> Document passage
1 Corinthians 14:34 “The women are to keep silent in the churches; for they are not permitted to speak, but are to subject themselves, just as the Law also says.”At first blush, these two texts seem to settle the matter in favor of the complementarian position. After all, this is the sense adopted in the vast majority of English translations. How could they all be wrong? (It's a bit odd that the author puts his total faith in the translators. He seems to suggest that the translators cannot be wrong, which is an odd idea.
However, we have made the case that the translators were at the least imprecise, and at worst colored by cultural bias. We shall recap parts of that argument below.)
Clearly Paul does not intend for women to be teaching/preaching within the church, right?
Egalitarians have marshaled a variety of exegetical arguments against this prima facie reading. (No quotes are supplied.)
They argue that, despite appearances, Paul doesn’t really mean to shut down women from exercising their teaching/preaching gifts in the gathered assembly. Egalitarians point out that Paul clearly understood women to be gifted teachers (e.g., Acts 18:26; Titus 2:3). Moreover, the very same book that enjoins female silence also allows for women to prophesy to the entire church (1 Corinthians 11:5). These female prophets—along with their Old Testament counterparts like Miriam, Deborah, and Huldah—demonstrate that whatever Paul means in 1 Timothy 2:12 and 1 Corinthians 14:34, he can’t mean to impose a universal ban on women teaching men. He must mean something else.

(Lines of data)

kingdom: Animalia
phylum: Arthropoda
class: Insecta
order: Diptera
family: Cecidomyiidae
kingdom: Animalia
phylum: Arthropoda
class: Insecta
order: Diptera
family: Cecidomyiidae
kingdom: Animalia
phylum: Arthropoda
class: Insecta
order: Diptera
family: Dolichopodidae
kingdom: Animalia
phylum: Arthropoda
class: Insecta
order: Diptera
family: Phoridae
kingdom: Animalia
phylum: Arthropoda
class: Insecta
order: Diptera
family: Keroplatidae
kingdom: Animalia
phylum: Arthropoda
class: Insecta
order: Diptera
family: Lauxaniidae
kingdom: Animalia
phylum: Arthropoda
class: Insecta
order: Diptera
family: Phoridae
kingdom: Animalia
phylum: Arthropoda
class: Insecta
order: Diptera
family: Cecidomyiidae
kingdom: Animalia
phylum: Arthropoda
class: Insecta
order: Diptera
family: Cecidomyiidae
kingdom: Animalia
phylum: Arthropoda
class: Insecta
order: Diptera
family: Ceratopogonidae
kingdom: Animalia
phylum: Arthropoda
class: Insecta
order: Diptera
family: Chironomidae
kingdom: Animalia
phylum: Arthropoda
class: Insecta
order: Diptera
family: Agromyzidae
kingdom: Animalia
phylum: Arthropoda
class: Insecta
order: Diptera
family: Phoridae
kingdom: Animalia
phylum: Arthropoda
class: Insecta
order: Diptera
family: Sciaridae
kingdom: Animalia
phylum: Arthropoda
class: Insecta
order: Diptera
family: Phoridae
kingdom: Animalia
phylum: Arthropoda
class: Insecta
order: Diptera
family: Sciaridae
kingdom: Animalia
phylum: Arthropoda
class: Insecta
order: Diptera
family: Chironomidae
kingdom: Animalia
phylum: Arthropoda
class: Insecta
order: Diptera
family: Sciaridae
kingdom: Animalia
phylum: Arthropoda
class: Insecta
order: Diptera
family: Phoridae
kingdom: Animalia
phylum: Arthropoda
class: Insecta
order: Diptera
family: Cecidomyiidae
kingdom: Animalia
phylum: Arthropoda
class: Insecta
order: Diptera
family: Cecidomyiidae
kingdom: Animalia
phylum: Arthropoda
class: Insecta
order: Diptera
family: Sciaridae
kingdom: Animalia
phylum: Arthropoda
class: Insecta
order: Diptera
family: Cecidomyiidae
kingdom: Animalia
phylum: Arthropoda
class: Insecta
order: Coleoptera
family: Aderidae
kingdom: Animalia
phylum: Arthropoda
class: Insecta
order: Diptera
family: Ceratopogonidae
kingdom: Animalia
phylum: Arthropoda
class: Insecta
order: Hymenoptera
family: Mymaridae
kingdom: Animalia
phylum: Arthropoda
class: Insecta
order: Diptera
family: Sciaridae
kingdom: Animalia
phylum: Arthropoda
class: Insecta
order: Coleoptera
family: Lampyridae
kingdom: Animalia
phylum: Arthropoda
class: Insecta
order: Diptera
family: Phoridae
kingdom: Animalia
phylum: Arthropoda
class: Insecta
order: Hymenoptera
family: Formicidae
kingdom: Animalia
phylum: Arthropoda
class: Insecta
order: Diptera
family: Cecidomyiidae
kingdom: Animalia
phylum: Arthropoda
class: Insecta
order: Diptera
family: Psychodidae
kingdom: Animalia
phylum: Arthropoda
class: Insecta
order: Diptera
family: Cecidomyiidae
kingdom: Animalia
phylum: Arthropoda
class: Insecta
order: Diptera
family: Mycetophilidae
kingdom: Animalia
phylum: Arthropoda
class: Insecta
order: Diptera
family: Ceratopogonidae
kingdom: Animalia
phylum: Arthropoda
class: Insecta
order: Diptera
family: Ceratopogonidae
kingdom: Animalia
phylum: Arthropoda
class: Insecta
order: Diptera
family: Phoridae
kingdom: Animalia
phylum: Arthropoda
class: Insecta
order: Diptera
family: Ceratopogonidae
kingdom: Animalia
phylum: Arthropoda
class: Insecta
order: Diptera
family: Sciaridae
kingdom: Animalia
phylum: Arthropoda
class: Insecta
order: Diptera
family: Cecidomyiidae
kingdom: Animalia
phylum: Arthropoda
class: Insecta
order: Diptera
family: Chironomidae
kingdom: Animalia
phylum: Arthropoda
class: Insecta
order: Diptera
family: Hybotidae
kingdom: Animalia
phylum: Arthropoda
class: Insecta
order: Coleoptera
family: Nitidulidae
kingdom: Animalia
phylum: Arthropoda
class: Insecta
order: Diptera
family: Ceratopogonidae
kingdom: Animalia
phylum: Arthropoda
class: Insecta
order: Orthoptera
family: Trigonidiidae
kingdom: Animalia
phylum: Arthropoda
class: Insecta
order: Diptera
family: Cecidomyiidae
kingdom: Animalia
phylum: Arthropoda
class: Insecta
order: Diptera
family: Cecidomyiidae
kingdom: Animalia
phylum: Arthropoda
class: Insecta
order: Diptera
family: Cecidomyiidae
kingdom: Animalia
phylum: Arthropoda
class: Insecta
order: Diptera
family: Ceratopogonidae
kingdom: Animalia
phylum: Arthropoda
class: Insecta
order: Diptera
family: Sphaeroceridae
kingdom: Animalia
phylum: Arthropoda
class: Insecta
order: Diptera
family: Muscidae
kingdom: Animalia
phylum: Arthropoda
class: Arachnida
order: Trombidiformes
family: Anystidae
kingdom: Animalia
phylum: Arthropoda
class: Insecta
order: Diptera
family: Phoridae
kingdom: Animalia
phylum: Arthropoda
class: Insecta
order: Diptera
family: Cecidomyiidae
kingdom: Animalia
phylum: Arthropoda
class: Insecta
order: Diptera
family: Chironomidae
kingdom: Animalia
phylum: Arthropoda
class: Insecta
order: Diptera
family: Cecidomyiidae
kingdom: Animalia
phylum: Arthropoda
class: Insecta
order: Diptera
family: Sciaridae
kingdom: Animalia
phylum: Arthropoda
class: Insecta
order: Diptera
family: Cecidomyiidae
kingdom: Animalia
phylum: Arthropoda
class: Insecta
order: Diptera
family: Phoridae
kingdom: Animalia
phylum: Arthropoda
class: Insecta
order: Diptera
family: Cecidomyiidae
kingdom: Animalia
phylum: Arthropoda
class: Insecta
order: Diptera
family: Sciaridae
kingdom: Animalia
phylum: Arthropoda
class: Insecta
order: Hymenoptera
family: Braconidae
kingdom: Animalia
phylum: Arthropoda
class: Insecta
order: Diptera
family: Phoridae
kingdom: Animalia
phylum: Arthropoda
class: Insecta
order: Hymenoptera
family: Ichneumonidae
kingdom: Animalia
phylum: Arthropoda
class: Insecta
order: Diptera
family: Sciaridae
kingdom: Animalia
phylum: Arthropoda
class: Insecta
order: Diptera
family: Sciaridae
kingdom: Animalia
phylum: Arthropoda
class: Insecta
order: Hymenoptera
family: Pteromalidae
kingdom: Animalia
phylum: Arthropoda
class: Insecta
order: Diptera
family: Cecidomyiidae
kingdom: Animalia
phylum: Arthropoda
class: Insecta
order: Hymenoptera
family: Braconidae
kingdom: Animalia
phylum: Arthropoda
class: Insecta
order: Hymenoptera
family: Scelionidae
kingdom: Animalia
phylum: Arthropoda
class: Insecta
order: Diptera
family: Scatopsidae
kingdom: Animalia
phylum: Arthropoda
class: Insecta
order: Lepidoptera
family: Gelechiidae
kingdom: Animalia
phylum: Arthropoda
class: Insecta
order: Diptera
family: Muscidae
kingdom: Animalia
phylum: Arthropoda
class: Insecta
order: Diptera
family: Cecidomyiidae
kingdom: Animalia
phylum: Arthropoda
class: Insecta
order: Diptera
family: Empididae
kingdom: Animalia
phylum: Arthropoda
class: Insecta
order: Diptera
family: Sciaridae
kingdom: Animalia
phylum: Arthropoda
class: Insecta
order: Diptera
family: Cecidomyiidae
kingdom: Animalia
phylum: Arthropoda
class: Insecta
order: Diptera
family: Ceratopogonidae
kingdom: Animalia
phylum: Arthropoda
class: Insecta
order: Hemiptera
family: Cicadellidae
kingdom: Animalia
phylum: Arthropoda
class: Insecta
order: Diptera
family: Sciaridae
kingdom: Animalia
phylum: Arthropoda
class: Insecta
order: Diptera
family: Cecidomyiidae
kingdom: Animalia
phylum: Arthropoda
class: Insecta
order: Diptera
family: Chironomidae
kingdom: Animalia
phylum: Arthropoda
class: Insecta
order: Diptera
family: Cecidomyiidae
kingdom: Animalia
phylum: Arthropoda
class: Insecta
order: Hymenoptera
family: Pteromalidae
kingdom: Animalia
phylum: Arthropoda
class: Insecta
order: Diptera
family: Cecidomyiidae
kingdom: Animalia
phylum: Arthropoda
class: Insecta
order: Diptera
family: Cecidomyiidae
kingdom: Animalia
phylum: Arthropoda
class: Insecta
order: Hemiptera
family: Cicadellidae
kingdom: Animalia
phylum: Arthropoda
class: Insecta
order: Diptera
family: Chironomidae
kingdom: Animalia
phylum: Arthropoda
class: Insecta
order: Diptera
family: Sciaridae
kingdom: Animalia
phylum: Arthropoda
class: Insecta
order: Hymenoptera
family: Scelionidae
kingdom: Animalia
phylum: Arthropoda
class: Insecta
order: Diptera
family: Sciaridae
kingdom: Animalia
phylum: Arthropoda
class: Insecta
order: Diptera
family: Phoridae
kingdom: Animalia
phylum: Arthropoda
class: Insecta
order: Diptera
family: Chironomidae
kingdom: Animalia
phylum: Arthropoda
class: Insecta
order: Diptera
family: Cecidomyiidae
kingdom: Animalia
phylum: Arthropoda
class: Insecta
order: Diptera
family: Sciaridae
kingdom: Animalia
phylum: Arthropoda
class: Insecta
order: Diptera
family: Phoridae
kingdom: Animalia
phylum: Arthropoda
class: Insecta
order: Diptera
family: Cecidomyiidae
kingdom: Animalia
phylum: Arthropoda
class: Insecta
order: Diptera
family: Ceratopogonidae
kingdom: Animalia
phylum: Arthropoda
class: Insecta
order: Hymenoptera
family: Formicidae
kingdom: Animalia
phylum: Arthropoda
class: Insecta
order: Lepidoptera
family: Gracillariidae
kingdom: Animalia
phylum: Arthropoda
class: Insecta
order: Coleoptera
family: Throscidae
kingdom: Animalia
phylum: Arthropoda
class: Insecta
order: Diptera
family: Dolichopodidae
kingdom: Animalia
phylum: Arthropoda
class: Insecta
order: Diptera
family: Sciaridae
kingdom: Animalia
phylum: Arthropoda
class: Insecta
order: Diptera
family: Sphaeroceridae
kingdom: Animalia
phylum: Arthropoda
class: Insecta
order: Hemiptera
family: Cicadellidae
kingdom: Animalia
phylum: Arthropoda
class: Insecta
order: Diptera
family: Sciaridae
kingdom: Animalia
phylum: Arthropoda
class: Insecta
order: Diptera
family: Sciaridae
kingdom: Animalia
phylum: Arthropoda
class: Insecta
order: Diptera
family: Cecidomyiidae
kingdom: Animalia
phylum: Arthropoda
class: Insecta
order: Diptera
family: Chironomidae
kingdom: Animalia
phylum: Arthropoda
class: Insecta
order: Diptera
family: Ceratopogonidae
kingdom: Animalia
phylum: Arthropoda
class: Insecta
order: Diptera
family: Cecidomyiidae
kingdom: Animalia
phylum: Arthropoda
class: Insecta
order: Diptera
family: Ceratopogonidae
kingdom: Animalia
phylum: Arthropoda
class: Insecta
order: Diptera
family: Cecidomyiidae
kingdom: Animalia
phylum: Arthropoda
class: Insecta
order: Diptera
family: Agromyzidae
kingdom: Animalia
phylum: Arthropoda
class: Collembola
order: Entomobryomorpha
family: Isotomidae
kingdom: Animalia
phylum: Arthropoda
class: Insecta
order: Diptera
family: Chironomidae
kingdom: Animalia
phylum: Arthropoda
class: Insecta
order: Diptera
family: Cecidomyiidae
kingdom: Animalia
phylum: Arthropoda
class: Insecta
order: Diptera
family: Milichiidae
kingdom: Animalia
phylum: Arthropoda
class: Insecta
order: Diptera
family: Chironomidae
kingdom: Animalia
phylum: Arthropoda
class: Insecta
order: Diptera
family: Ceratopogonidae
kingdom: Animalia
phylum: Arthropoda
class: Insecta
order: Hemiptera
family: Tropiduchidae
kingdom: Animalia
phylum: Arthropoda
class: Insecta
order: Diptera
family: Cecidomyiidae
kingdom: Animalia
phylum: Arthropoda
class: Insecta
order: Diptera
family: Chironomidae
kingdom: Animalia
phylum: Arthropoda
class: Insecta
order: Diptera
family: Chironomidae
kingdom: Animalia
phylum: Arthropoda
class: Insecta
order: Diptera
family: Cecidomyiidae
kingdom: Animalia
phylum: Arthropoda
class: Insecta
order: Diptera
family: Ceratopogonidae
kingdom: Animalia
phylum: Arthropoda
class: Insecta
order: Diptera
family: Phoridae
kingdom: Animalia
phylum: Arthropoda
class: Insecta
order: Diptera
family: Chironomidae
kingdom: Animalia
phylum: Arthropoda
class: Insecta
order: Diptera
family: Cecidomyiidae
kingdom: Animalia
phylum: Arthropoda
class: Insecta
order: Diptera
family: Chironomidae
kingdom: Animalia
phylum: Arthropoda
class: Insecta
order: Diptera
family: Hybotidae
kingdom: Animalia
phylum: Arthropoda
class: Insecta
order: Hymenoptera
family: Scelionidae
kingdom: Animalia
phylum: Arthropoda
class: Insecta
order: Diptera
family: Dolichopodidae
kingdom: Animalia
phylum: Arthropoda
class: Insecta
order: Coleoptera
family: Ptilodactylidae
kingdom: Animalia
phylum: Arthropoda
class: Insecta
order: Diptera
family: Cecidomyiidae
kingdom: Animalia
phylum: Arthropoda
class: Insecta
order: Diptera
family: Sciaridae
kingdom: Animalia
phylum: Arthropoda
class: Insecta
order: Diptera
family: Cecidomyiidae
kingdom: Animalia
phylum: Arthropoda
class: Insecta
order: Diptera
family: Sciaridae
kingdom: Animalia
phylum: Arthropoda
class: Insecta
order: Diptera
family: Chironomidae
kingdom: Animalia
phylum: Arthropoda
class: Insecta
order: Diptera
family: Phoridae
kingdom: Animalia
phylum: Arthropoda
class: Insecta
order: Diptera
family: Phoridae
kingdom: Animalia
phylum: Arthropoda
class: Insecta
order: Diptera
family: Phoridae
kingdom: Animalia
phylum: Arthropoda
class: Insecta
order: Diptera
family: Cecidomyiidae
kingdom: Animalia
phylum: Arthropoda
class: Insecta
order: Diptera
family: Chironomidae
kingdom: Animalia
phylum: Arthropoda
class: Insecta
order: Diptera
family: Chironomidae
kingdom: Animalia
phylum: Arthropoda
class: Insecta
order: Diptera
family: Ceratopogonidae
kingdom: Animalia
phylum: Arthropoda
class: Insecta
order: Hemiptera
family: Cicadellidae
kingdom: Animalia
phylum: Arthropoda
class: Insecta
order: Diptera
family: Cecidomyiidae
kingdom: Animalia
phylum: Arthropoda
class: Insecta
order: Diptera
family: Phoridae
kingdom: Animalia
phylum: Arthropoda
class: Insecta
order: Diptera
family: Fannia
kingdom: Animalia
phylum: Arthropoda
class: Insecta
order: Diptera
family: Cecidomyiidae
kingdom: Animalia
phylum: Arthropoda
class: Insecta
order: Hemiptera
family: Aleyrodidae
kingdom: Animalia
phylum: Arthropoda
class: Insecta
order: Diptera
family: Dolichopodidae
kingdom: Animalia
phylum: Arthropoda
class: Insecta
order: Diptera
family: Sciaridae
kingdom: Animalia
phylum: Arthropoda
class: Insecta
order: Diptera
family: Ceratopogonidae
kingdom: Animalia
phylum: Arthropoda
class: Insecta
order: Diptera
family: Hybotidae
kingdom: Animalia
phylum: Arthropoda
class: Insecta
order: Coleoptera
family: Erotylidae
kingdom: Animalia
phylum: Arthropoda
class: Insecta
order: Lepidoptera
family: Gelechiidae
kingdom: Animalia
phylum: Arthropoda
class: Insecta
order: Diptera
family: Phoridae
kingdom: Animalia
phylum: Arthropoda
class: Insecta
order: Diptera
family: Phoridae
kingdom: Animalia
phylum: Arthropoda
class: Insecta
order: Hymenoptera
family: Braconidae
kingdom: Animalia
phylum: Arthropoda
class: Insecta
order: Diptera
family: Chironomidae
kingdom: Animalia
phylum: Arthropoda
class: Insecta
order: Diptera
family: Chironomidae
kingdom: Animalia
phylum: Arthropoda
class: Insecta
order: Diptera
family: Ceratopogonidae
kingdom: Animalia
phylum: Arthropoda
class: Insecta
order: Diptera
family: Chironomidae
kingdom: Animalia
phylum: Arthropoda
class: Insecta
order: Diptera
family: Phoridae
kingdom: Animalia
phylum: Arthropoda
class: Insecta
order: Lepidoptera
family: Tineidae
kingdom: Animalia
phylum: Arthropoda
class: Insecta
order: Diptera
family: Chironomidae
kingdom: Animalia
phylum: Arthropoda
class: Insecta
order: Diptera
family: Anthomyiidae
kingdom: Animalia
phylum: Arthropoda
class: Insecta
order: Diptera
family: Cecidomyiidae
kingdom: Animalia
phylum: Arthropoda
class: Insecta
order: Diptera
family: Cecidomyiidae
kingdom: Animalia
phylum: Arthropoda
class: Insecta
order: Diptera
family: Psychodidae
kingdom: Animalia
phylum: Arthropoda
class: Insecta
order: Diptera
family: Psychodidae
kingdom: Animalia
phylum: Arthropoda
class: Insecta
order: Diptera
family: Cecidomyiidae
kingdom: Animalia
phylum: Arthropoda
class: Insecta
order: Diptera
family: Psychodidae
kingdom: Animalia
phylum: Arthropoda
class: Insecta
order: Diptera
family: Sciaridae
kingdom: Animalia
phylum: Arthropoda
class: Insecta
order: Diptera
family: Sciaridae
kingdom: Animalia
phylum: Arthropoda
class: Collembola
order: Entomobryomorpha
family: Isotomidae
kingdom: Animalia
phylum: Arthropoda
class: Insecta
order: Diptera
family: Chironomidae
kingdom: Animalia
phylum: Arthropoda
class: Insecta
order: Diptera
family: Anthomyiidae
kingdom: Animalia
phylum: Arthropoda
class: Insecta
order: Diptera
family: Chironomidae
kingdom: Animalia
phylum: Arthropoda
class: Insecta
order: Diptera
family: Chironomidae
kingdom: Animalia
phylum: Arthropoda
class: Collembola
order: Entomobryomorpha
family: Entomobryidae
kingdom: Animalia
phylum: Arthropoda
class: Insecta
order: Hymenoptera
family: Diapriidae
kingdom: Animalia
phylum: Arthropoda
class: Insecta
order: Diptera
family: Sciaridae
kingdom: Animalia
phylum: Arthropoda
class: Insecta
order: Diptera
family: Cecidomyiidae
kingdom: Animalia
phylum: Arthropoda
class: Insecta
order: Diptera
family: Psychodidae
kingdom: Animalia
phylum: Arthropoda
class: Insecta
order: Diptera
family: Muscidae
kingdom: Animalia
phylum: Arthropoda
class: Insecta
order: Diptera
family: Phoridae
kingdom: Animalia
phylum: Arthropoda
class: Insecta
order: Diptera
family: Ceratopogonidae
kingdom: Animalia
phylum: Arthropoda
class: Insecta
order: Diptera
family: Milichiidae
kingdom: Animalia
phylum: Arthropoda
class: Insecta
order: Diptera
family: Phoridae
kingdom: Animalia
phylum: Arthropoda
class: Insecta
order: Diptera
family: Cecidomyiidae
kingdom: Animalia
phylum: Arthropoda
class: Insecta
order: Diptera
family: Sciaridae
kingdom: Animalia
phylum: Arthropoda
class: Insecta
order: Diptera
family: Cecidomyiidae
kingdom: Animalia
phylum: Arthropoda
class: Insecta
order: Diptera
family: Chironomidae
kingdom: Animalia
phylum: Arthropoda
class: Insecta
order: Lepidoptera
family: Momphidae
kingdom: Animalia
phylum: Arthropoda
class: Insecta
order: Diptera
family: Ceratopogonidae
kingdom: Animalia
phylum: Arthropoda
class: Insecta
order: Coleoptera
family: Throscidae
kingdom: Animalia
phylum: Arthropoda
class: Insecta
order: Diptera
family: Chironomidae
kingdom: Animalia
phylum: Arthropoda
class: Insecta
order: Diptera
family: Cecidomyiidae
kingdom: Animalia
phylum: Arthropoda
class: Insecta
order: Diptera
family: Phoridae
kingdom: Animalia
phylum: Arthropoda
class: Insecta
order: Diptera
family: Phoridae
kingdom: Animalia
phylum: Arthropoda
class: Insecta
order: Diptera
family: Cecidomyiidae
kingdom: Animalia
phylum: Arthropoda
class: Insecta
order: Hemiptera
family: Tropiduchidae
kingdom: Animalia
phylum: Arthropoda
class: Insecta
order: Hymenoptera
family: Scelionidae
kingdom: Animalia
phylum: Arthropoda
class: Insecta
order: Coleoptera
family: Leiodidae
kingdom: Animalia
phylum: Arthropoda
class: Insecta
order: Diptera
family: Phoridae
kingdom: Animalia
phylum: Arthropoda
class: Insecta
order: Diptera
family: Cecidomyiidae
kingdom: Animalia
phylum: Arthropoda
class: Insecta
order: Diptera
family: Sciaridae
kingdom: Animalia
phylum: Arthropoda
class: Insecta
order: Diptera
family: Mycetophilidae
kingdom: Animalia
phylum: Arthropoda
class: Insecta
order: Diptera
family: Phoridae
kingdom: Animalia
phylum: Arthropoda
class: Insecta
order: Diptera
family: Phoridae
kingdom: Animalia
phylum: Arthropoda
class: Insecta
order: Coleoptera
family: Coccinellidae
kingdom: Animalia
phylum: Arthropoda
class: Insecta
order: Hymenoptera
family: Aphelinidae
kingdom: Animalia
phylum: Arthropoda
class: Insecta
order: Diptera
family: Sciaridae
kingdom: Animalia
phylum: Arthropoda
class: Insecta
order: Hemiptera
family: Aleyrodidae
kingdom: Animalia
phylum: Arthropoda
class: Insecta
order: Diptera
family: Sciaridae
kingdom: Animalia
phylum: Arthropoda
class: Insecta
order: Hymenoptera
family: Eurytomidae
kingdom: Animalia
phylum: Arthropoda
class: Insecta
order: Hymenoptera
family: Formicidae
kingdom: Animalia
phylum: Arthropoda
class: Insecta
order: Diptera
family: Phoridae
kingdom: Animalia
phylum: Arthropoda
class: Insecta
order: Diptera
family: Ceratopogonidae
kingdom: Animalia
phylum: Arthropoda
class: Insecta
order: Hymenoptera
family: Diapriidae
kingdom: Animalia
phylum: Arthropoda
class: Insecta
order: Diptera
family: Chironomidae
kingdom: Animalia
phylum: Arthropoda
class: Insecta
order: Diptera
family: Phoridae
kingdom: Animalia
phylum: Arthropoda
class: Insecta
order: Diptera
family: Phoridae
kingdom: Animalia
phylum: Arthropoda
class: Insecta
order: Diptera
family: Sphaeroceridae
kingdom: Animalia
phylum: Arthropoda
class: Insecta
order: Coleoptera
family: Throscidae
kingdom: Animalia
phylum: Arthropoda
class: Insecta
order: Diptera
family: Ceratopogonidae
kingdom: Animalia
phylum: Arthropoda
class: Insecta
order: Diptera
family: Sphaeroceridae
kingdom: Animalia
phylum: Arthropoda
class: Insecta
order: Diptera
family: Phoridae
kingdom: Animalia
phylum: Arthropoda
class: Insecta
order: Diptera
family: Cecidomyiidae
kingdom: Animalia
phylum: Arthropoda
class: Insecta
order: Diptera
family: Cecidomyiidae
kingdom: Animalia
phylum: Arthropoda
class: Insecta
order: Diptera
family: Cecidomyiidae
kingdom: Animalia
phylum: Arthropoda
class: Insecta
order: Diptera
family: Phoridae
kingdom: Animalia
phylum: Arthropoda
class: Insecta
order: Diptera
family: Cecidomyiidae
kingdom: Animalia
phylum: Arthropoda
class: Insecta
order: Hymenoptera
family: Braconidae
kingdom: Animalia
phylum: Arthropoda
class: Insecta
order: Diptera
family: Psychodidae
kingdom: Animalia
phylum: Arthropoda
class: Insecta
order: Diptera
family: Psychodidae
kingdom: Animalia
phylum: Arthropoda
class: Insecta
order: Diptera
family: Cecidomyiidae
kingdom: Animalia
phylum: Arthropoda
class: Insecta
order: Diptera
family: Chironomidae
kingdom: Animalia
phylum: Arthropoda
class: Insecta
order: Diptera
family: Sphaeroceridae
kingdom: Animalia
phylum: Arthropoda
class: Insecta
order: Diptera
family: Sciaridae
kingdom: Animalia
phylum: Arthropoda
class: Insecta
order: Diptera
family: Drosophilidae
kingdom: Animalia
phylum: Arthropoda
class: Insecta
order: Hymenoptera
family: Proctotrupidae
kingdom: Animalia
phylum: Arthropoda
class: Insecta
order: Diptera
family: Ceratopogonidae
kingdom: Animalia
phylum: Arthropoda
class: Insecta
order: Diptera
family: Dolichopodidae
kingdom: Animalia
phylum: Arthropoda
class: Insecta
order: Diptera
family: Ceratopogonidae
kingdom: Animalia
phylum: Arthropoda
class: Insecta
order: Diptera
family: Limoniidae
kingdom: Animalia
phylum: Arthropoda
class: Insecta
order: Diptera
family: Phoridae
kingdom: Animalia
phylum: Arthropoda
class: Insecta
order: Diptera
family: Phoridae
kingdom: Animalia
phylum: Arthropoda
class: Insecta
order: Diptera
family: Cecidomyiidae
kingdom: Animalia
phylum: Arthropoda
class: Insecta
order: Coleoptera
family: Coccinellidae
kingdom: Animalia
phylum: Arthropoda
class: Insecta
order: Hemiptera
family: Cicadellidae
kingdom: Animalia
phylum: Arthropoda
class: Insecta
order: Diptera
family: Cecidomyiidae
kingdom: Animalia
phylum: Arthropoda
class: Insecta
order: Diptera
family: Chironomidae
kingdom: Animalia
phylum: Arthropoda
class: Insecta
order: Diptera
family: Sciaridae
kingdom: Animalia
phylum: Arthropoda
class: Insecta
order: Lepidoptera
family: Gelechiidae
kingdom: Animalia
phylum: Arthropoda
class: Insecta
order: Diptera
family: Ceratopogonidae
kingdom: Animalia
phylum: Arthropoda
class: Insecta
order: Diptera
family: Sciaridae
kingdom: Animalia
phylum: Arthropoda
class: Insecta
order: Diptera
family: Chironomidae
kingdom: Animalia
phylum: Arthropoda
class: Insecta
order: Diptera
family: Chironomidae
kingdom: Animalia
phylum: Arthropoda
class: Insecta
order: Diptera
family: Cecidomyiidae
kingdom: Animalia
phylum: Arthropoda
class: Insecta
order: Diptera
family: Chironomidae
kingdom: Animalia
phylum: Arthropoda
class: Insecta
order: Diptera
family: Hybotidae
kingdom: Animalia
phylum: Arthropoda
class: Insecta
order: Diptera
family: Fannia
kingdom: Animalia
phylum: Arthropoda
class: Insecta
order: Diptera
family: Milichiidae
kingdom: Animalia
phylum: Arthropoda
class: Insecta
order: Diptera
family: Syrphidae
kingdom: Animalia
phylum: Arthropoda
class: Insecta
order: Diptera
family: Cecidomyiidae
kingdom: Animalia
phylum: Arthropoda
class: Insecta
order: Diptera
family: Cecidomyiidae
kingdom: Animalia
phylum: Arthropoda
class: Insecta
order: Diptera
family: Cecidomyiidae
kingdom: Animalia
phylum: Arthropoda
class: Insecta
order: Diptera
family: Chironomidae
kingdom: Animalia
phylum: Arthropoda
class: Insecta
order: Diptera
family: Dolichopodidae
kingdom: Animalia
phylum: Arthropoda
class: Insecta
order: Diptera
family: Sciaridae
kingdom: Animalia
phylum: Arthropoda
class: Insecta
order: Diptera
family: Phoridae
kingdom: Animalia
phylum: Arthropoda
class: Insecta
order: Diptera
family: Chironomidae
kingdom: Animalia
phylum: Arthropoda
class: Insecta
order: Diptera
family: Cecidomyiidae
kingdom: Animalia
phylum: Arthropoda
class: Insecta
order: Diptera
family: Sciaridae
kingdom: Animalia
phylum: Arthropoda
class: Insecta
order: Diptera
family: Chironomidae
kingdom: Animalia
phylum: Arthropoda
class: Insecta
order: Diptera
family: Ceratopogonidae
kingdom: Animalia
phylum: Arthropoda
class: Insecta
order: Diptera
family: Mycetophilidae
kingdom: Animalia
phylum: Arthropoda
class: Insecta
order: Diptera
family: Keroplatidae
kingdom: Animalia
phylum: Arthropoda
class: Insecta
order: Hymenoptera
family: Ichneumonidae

> Direction 1
Answer these questions about the passage on women speaking in church:
(a) Which verse is quoted at the start?
(b) Which two verses are given as evidence that Paul understood women to be gifted teachers?
(c) Which three Old Testament women are named as counterparts of the female prophets?
> Direction 2
Reproduce a portion of the passage on women speaking in church word for word, starting at the words "Clearly Paul does" and ending after the words "mean something else.".
> Direction 3
Carry on the passage on women speaking in church from its final sentence.

> Final answer 1
(a) 1 Corinthians 14:34
(b) Acts 18:26 and Titus 2:3
(c) Miriam, Deborah, and Huldah

> Final answer 2
Clearly Paul does not intend for women to be teaching/preaching within the church, right?
Egalitarians have marshaled a variety of exegetical arguments against this prima facie reading. (No quotes are supplied.)
They argue that, despite appearances, Paul doesn’t really mean to shut down women from exercising their teaching/preaching gifts in the gathered assembly. Egalitarians point out that Paul clearly understood women to be gifted teachers (e.g., Acts 18:26; Titus 2:3). Moreover, the very same book that enjoins female silence also allows for women to prophesy to the entire church (1 Corinthians 11:5). These female prophets—along with their Old Testament counterparts like Miriam, Deborah, and Huldah—demonstrate that whatever Paul means in 1 Timothy 2:12 and 1 Corinthians 14:34, he can’t mean to impose a universal ban on women teaching men. He must mean something else.

> Final answer 3
One of the major problems with the egalitarian argument at this point is that it conflates the gifts of prophecy and teaching. For example, Gordon Fee writes:
It seems altogether likely that Paul intends “praying and prophesying” to be not exclusive of other forms of ministry but representative of ministry in general. And since “prophets” precedes “teachers” in the ranking in 1 Corinthians 12:28 and prophesying is grouped with teaching, revelation and knowledge in 1 Corinthians 14:6, one may legitimately assume that women and men together shared in all these expressions of Spirit gifting, including teaching, in the gathered assembly.1Fee’s logic here is clear. Because Paul allows women to prophesy to the gathered assembly and because prophecy is a greater gift than teaching, then certainly he would allow women to teach as well.
This account of things, however, misses the fact that Paul treats prophecy and teaching as two different gifts and that he therefore regulates them differently in his churches. Paul never issues a blanket prohibition on female prophecy to men in any of his letters, but he does on female teaching. Why is that?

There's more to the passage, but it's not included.